D’autres vont encore plus loin. C’est le cas de John Harvey, fondateur de Globalyse, une société de marketing stratégique spécialisé dans le travel, dans un autre article publié sur Skift : « la situation actuelle offre aux TMC une occasion unique de rompre leur dépendance vis-à-vis des revenus des fournisseurs et de créer une proposition de valeur complètement différente pour leurs clients ». Ash Shravah, directeur général de la TMC JTB Business Travel pousse même un cri du cœur en une de l’excellent The Beat : « Chers GDS, arrêtez de nous payer ! ». Pour lui, le vieux modèle de rémunération des agences de voyages par les GDS est le principal frein à l’innovation des TMC : « les progrès technologiques se sont considérablement ralentis. Un fossé s’est créé qui empêche les agences de voyages de pouvoir offrir le même contenu que celui disponible sur les sites web des compagnies aériennes ». Les TMC, dit-il, ont bu le Kool-Aid pendant des années, utilisant ainsi une expression couramment employée aux Etats-Unis faisant référence à une personne qui croit en une idée dangereuse grâce aux fortes récompenses qu’elle peut générer. Et de conclure : « il faut créer un modèle dans lequel le GDS paie la compagnie aérienne pour son contenu et la TMC paie à son tour le GDS pour la technologie. Tour le monde en profitera, c’est aussi simple que cela ».

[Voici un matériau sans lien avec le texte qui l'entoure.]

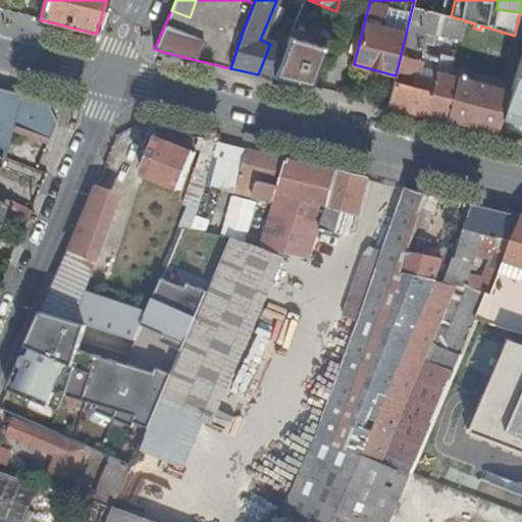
[(277,29),(290,33),(299,8),(285,4),(277,29)]
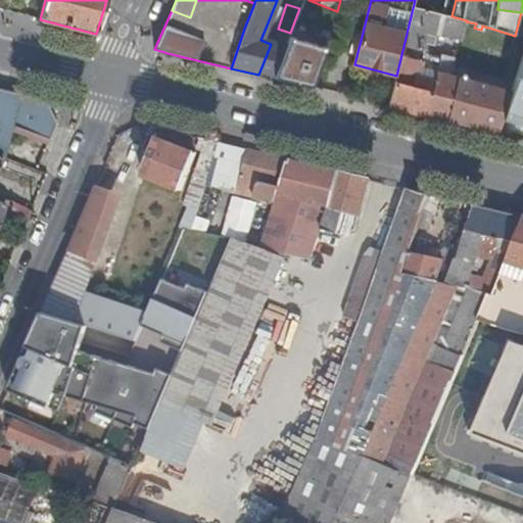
[(467,20),(460,18),(452,16),(413,8),(396,76),(388,106),(497,133),(512,91),(437,73),(440,57),(426,53),(428,44),(436,46),(438,35),(461,41),(466,21),(467,20)]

Et les entreprises clientes des TMC, sont-elles prêtes à ce changement ? John Harvey en est convaincu : « dans le monde d’après Covid, elles vont demander aux TMC de jouer un rôle plus important dans l’analyse de données, le suivi des voyageurs, le bien-être, la sûreté, la sécurité, la gestion des programmes…, bref une recherche d’assurance de voyages et de services qui vont bien au-delà de l’achat d’un billet ». La conclusion revient à Elizabeth West qui écrit : « la crise a cristallisé les objectifs de la gestion des voyages autour du duty of care, et les acheteurs comprennent clairement qu’il y a un coût associé à l’attention accrue portée à ce domaine ».